Die Überraschung hatte sich Wolf-Henning Scheider bis zum Ende seines Vortrages aufgehoben. Der Vorstandsvorsitzende der ZF Friedrichshafen AG wird seinen Vertrag nicht verlängern und zum Jahresende bei dem Autozulieferer ausscheiden. Er nannte dafür rein persönliche Gründe.
Scheider wird demnächst 60 Jahre alt und will sich Aufgaben außerhalb der Automobilindustrie zuwenden. Der Vorstandschef hat sein Amt am 1. Februar 2018 angetreten. Die Zusammenarbeit mit der Belegschaft und dem Aufsichtsrat nannte er sehr gut.
Der Rückzug kommt nach einem Jahr, in dem ZF trotz der Corona-Krise und des Kriegs in der Ukraine den Umsatz um 17,5 Prozent auf 38,3 Milliarden Euro steigern und damit auch die Werte vor Beginn der Pandemie übertreffen konnte. Der Operative Gewinn (Ebit) stieg von 1,1 auf 1,9 Milliarden Euro.
Wie sich ZF entwickelt hat
Damit hat sich ZF deutlich besser als der Automobilmarkt entwickelt, betonte Finanzchef Konstantin Sauer. Während im ersten Halbjahr das Umsatzplus noch 38 Prozent betragen hatte, gab es wegen fehlender Halbleiter in den vergangenen sechs Monaten einen Einbruch auf -2,6 Prozent.

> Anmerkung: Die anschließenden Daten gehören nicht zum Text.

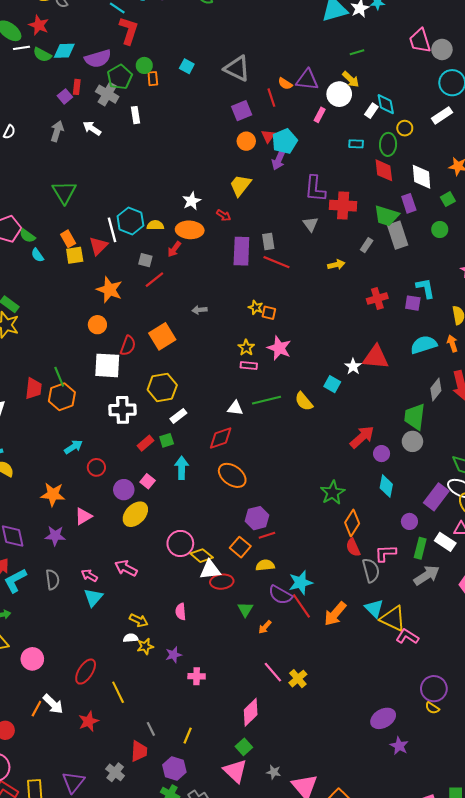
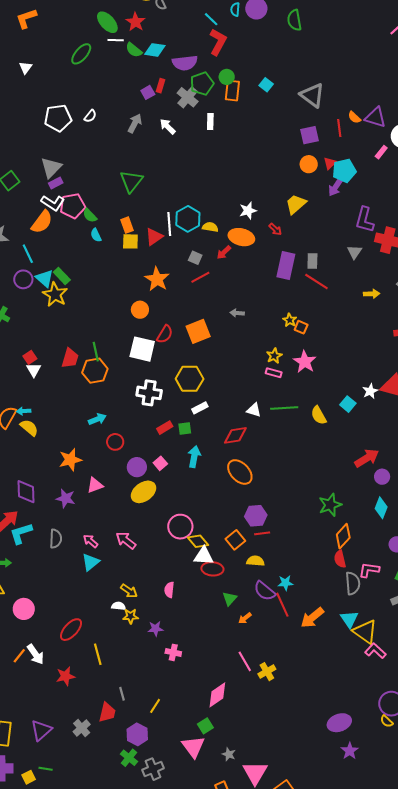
orange rectangle: (153, 79) -> (232, 91), size x1.5
orange star: (53, 494) -> (70, 460), turned -30
cyan star: (301, 583) -> (285, 583), size x0.7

Dadurch, so Sauer, seien dem Unternehmen 2,7 Milliarden an Umsatz entgangen. Weitere Belastungen gab es durch höhere Material-, Energie- und Transportpreise. Diese erwartet Sauer auch für dieses Jahr. ZF hat in Schweinfurt Werke mit zusammen etwa 9000 Beschäftigten.
ZF: Verschuldung hat sich verringert
Das Ergebnis des Konzerns nach Steuern lag bei 883 Millionen Euro, nach einem Minus von 741 Millionen im Jahr 2020. Die Verschuldung wurde um 725 Millionen auf 12,5 Milliarden Euro zurückgeführt. Die Eigenkapitalquote lag bei 18,6 Prozent (Vorjahr: 12,1).
Scheider verwies in seinem Rückblick darauf, dass im vergangenen Jahr aufgrund der Krisen zehn Millionen Fahrzeuge nicht gebaut werden konnten. Man habe sich dem angepasst und somit die gesteckten Ziele erreicht. "Wir sind flexibler geworden."
Forschung und Entwicklung bei ZF auf Rekordniveau
Für die drei Schwerpunkte Elektromobilität, autonomes Fahren und Softwareentwicklung habe man Kundenaufträge "weit über die Dekade hinaus gewonnen". Die Ausgaben für Forschung und Entwicklung wurden im Vorjahr auf 3,1 Milliarden gesteigert. Das bedeutet Rekordniveau für ZF, nämlich acht Prozent vom Umsatz.
Schon im Jahr 2028 rechnet ZF damit, dass sich konventionell und elektrisch getriebene Fahrzeuge die Waage halten. Weiter ausgebaut wurde die konzerneigene Cloud, der Baukasten für Leistungselektronik werde weiter schnell wachsen. Mit Transformationsvereinbarungen an den einzelnen Standorten werde dieser Entwicklung Rechnung getragen.
Nachhaltigkeit: Bis 2040 klimaneutral?
Mit der Integration des US-Herstellers Wabco in der neuen Division "Commercial Vehicle Solutions", die über 25.000 Mitarbeiter verfügt und einen Umsatz von sieben Milliarden Euro erzielt, sei ZF auf dem Weg zum globalen Champion im Bereich Nutzfahrzeuge und werde ein Stück unabhängiger vom Pkw-Geschäft.
An seinen Nachhaltigkeitszielen halte ZF fest, betonte der Vorstandschef. Bis 2030 stellt der Konzern zu 100 Prozent auf Grünstrom um, bis 2040 will er klimaneutral arbeiten.
Zu Ukraine und Russland betonte Scheider, dass die Sicherheit für die Mitarbeiter und ihre Familien an erster Stelle stehe. Löhne würden trotz der Einstellung von Produktion weitergezahlt. Flüchtenden werde geholfen. Das Joint-Venture mit dem russischen Nutzfahrzeughersteller Kamaz ruht, nachdem von ZF keine Teile mehr geliefert werden.
Beim Ausblick zeigte sich Scheider zurückhaltend. Dennoch kündigte er ein Umsatzplus auf über 40 Milliarden Euro an.